Controlled non-uniform random generation of decomposable structures

Abstract

Consider a class of decomposable combinatorial structures, using different types of atoms Z = { Z 1 , … , Z ∣ Z ∣ } . We address the random generation of such structures with respect to a size n and a targeted distribution in k of its distinguished atoms.

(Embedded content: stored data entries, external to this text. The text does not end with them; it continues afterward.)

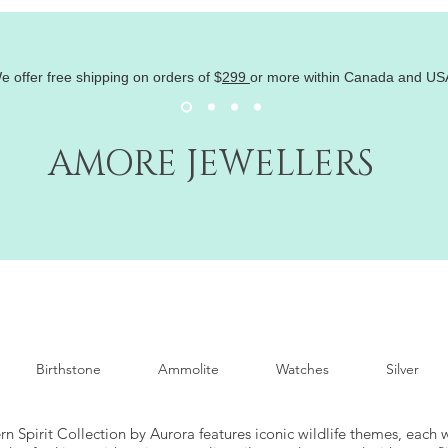
e offer free shipping on orders of
$
299
or more within Canada and US
AMORE JEWELLERS
Birthstone
Ammolite
Watches
Silver
n Spirit Collection by Aurora features iconic wildlife themes, each 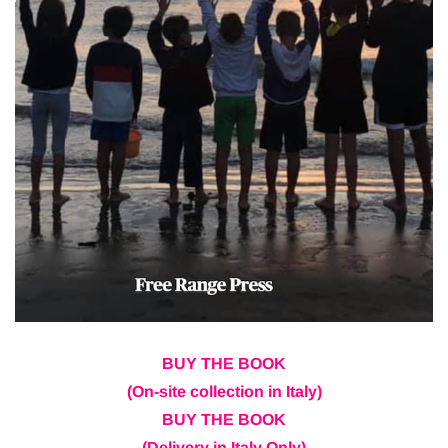
BUY THE BOOK
(On-site collection in Italy)
BUY THE BOOK
(Delivery in Italy Only)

We consider two variations on this problem. In the first alternative, the targeted distribution is given by k real numbers μ 1 , … , μ k such that 0 < μ i < 1 for all i and μ 1 + ⋯ + μ k ≤ 1 . We aim to generate random structures among the whole set of structures of a given size n , in such a way that the expected frequency of any distinguished atom Z i equals μ i . We address this problem by weighting the atoms with a k -tuple π of real-valued weights, inducing a weighted distribution over the set of structures of size n . We first adapt the classical recursive random generation scheme into an algorithm taking O ( n 1 + o ( 1 ) + m n log n ) arithmetic operations to draw m structures from the π -weighted distribution. Secondly, we address the analytical computation of weights such that the targeted frequencies are achieved asymptotically, i.e. for large values of n . We derive systems of functional equations whose resolution gives an explicit relationship between π and μ 1 , … , μ k . Lastly, we give an algorithm in O ( k n 4 ) for the inverse problem, i.e. computing the frequencies associated with a given k -tuple π of weights, and an optimized version in O ( k n 2 ) in the case of context-free languages. This allows for a heuristic resolution of the weights/frequencies relationship suitable for complex specifications. In the second alternative, the targeted distribution is given by k natural numbers n 1 , … , n k such that n 1 + ⋯ + n k + r = n where r ≥ 0 is the number of undistinguished atoms. The structures must be generated uniformly among the set of structures of size n that contain exactly n i atoms Z i ( 1 ≤ i ≤ k ). We give a O ( r 2 ∏ i = 1 k n i 2 + m n k log n ) algorithm for generating m structures, which simplifies into a O ( r ∏ i = 1 k n i + m n ) for regular specifications.